# What did I do wrong

1. Jun 8, 2006

### Dragonfall

Suppose (xn) is a bounded sequence that does not converge. Show that (xn) has at least two subsequences that converge to different limits.

By the Bolzano-Weierstrass theorem there exists a subsequence of (xn) that converges. Delete that subsequence from (xn) and form a new sequence (xn1) with the remaining terms. (xn1) is bounded and hence has a convergent subsequence. If that subsequence converges to a different limit then we are done. If it does not, delete that subsequence from (xn1) and form a new sequence (xn2) with the remaining terms; ad infinitum. My argument is that not all of those subsequences can converge to the same limit, because the main sequence (xn) is not convergent.

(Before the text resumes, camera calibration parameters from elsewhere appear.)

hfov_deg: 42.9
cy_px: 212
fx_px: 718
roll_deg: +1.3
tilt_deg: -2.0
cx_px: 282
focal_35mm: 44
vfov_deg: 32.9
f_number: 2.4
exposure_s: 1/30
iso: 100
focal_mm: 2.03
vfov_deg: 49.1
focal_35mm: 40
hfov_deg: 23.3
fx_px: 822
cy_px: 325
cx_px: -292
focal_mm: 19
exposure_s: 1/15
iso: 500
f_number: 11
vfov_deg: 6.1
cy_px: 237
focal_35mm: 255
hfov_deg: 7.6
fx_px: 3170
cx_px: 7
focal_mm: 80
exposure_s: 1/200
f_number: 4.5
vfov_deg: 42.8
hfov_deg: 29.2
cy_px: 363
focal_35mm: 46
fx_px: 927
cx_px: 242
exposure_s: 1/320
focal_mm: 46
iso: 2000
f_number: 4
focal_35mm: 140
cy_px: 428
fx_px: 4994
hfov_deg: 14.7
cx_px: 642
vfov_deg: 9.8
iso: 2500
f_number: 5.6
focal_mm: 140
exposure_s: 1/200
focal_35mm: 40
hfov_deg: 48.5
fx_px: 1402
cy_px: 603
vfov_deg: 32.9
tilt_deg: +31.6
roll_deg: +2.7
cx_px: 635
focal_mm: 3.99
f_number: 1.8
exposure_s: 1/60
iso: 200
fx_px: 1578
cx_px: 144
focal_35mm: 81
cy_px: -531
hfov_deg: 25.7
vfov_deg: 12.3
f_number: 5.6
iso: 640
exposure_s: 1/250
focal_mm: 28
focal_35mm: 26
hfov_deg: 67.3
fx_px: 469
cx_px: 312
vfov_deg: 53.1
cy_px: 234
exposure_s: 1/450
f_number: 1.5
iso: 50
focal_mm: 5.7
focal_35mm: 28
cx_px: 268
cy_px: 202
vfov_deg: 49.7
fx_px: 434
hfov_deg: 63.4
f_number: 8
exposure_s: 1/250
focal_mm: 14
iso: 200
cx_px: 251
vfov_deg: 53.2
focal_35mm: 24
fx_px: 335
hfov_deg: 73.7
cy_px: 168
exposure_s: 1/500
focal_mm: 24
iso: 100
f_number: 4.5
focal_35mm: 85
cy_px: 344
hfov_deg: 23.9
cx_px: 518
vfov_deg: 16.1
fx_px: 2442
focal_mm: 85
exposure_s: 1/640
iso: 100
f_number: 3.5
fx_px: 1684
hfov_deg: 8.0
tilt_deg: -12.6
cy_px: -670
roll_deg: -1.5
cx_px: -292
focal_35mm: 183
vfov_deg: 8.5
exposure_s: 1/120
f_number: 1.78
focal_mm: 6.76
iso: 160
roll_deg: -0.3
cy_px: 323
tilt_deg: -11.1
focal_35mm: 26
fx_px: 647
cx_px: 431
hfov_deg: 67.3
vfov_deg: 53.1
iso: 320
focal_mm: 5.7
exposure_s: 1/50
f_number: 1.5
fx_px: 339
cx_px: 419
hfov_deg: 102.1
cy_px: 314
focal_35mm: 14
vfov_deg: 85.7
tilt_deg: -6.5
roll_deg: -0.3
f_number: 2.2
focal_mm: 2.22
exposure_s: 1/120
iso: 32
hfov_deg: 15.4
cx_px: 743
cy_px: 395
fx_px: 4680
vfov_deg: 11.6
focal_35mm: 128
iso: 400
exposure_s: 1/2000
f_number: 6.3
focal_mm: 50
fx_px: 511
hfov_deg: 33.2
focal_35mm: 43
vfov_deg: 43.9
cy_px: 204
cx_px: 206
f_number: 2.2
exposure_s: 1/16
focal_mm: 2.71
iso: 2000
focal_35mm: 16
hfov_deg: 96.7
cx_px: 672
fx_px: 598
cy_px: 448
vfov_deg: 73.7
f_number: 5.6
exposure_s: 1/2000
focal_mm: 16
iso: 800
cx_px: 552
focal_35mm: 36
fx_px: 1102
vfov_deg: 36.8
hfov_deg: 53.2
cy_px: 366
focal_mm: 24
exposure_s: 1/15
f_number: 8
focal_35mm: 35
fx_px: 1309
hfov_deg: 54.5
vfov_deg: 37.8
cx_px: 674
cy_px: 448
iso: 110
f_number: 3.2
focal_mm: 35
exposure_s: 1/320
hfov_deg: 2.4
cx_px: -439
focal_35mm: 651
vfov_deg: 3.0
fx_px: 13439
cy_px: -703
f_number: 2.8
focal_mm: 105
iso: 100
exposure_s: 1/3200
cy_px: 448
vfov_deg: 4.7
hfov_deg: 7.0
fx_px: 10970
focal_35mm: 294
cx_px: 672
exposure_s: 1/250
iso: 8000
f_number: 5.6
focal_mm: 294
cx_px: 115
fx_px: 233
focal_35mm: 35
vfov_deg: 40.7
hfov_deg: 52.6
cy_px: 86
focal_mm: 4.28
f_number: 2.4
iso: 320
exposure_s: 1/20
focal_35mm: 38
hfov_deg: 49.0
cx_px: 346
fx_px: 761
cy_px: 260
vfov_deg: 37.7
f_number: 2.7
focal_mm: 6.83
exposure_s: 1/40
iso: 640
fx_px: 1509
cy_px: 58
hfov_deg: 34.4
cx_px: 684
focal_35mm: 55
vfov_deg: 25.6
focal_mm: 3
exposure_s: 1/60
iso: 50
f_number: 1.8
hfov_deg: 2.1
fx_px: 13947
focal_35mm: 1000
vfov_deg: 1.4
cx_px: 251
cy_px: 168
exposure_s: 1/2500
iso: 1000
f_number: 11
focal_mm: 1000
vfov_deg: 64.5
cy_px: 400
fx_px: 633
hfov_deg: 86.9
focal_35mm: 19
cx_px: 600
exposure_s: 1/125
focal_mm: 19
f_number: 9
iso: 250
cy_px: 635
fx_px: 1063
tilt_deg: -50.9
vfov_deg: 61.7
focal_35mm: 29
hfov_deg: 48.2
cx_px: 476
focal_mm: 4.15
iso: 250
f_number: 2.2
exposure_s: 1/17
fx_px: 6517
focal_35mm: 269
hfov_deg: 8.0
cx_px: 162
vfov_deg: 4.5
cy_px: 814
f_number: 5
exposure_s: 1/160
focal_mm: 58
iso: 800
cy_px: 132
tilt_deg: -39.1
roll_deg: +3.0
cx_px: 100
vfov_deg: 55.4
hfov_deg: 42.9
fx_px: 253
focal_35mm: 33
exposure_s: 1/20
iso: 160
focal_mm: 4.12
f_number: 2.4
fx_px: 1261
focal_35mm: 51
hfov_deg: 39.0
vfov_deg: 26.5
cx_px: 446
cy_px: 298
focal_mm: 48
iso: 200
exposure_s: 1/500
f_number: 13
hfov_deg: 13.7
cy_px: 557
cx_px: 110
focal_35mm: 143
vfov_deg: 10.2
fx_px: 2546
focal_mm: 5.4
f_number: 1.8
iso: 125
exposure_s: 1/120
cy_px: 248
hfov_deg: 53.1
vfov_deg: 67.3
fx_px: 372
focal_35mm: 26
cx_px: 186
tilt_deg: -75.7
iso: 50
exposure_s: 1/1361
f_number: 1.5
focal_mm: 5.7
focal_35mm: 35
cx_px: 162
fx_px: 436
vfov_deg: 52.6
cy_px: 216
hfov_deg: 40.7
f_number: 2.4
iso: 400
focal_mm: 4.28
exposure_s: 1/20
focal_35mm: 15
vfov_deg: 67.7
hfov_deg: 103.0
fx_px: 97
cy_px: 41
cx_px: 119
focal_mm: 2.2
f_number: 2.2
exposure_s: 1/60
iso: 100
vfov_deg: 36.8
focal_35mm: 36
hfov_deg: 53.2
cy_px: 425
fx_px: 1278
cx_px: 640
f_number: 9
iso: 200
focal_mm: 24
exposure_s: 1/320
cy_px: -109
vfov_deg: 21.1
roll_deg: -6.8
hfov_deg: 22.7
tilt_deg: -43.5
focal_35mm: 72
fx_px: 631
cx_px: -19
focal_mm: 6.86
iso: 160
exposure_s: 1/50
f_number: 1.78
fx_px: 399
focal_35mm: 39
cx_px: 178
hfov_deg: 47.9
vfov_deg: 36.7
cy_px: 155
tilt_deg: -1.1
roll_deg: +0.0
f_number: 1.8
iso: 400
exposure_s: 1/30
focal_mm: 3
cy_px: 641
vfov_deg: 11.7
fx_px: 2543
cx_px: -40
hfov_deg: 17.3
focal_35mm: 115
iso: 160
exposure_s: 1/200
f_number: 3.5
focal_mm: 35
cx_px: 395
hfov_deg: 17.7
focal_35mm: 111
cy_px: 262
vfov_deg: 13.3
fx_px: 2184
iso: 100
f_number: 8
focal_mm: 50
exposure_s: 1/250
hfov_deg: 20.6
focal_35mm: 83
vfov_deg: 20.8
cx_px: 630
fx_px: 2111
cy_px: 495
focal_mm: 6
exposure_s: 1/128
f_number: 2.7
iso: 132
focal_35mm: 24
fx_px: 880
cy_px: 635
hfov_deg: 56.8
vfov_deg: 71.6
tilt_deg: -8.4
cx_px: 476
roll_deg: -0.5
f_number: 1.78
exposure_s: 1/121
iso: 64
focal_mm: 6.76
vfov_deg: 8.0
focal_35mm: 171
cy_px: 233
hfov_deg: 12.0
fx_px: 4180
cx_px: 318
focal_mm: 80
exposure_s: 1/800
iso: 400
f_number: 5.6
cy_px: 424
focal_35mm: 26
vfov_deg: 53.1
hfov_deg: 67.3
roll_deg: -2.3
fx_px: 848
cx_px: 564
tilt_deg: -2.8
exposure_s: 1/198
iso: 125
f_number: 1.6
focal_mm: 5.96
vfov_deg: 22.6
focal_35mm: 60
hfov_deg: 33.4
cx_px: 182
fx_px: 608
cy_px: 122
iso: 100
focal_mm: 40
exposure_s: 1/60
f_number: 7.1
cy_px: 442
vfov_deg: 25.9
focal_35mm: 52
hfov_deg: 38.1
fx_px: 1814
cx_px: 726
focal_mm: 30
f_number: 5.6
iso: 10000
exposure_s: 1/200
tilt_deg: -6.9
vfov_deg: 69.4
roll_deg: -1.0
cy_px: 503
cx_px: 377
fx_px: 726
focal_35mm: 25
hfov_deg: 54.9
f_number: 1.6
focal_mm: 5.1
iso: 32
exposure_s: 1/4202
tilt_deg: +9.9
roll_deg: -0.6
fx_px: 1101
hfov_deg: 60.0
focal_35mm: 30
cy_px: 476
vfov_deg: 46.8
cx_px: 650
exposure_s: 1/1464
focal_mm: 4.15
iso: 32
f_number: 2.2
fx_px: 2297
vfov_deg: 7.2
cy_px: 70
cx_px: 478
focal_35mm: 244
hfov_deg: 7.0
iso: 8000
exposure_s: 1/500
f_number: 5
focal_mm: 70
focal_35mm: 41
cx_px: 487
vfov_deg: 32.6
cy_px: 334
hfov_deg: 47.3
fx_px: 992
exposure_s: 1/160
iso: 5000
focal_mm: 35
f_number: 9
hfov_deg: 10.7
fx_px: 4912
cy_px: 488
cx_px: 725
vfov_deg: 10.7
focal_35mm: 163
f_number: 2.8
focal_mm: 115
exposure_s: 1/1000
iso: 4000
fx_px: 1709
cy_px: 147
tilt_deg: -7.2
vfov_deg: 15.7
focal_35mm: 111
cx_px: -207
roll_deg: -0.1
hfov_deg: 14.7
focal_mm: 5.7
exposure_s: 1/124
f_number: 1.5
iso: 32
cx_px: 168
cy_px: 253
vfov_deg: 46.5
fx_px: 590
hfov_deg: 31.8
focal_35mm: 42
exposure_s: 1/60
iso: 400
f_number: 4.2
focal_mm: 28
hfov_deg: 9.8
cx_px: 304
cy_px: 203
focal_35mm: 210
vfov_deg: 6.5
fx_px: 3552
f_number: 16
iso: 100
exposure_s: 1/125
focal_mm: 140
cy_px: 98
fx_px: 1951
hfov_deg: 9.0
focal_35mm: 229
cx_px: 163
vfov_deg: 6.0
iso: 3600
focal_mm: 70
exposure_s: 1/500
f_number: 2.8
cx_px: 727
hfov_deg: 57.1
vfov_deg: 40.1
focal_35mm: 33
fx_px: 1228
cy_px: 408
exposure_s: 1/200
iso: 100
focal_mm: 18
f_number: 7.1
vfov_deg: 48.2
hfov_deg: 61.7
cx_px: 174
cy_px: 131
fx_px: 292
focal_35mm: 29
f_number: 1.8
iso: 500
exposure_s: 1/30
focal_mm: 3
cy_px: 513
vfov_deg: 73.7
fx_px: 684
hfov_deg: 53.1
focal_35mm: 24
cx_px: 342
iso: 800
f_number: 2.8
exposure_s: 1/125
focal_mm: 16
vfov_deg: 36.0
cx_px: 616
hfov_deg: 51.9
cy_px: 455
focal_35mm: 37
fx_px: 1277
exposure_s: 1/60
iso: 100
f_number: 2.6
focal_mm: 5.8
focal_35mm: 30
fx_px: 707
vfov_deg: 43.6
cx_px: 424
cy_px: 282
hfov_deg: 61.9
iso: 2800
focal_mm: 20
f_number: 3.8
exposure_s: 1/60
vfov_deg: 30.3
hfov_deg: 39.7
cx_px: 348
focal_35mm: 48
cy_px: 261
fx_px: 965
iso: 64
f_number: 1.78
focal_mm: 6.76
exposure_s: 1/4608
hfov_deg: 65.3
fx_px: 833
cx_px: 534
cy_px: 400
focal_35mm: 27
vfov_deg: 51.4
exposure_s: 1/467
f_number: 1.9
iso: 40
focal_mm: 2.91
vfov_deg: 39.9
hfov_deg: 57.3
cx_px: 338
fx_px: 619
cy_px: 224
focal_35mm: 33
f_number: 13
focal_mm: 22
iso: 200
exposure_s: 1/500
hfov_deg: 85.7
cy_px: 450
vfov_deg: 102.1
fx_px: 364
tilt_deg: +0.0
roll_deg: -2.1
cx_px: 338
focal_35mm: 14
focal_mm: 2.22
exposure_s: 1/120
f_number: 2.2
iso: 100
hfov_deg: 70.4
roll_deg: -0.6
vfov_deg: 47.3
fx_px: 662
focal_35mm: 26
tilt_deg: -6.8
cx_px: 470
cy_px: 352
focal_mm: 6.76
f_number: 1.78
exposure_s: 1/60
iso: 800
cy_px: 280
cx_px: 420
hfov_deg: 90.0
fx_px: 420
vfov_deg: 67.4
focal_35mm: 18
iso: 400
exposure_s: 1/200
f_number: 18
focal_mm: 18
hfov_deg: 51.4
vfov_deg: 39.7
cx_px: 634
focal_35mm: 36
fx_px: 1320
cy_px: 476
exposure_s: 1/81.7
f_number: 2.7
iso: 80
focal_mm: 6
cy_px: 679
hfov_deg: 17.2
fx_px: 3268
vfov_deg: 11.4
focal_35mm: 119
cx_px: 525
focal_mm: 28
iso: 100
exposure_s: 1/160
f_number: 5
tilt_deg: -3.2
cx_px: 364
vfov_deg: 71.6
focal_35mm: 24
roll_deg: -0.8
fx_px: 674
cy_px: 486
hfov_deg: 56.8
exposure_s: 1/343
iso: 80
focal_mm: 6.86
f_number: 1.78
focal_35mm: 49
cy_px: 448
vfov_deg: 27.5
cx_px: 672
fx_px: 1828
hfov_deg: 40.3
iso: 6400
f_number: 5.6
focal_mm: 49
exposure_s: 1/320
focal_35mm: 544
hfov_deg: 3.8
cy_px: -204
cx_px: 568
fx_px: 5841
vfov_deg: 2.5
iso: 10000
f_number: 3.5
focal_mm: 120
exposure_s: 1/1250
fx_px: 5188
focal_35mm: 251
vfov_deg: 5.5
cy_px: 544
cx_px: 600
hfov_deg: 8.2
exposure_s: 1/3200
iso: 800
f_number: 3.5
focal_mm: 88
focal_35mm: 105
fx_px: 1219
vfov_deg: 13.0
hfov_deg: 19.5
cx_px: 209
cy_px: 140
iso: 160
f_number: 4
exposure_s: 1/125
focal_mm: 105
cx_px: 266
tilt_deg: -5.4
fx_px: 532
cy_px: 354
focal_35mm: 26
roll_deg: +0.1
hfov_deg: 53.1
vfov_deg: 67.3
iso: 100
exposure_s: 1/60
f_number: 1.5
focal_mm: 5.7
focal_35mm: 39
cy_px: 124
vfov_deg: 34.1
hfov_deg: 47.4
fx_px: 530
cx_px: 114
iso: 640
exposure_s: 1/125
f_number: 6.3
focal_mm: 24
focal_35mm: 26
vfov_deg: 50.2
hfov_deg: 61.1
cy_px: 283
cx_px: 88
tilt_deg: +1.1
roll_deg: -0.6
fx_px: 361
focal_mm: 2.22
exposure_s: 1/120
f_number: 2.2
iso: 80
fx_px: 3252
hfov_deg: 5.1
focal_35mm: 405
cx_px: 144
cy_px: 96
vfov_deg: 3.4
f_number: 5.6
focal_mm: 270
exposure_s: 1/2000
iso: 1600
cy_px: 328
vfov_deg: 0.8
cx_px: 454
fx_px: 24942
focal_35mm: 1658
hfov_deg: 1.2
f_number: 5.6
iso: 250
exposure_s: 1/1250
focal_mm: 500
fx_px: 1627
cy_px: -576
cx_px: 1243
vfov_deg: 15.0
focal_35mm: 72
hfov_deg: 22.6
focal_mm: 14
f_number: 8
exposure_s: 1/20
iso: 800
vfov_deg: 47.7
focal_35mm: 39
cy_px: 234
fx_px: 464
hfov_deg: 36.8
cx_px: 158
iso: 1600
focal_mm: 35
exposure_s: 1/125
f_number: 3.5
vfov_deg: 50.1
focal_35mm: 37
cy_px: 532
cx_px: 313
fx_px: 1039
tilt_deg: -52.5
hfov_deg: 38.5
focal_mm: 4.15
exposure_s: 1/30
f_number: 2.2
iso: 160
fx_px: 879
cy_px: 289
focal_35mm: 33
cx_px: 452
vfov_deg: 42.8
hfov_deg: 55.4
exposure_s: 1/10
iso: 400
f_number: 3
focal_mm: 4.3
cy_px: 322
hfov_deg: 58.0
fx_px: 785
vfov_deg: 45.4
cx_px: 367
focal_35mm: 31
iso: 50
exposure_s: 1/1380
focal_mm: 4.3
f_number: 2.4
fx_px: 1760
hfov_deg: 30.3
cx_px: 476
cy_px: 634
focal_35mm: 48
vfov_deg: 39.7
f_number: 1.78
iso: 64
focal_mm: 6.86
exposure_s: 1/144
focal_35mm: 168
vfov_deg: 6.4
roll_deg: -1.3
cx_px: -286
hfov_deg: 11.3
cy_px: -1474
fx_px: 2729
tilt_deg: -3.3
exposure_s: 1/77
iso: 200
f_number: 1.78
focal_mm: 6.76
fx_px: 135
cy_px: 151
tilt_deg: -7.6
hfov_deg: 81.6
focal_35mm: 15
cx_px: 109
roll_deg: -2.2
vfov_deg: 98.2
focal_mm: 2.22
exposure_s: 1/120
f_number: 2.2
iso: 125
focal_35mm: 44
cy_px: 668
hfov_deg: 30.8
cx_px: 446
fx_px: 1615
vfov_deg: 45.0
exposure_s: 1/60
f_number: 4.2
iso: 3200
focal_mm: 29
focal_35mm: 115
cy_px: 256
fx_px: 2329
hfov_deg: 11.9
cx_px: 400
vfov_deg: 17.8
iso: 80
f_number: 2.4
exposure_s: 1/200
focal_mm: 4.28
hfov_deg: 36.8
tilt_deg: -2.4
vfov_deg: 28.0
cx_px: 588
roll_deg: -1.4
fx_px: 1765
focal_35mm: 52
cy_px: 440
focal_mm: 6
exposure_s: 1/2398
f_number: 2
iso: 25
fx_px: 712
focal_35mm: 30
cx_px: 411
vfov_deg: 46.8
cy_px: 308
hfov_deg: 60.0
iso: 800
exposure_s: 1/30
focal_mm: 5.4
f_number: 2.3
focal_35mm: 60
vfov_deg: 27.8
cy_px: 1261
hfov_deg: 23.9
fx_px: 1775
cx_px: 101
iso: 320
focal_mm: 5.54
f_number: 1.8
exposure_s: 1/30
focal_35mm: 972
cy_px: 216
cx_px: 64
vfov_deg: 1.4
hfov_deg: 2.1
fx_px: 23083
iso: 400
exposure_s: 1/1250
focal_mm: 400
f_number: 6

I dug up this problem while flipping through my old analysis book. What did I do wrong? I feel as though something is not right with this proof.

I found another proof:

There exists a convergent subsequence by B-W, converging to some number x. Since (xn) does not converge, it has a tail that is at least e>0 away from x. From that tail there exists another convergent subsequence which must be at least e away from x, hence there are two convergent subsequences.

Last edited: Jun 8, 2006
2. Jun 8, 2006

### matt grime

The problem is that you don't show that your algorithm ever terminates, indeed it might not: you might keep picking 'bad' subsequences. You would need to invoke some kind of axiom of choice argument to say that there is a maximal set of convergent subsequences converging to a given x.

The second proof is good though I'm not sure that I'd use the word 'tail', that sort of implies that all of the sequence after some point is e away from x. I'd say that there are infinitely many terms at least e away from x (or it'd converge), and these have a convergent subsequence.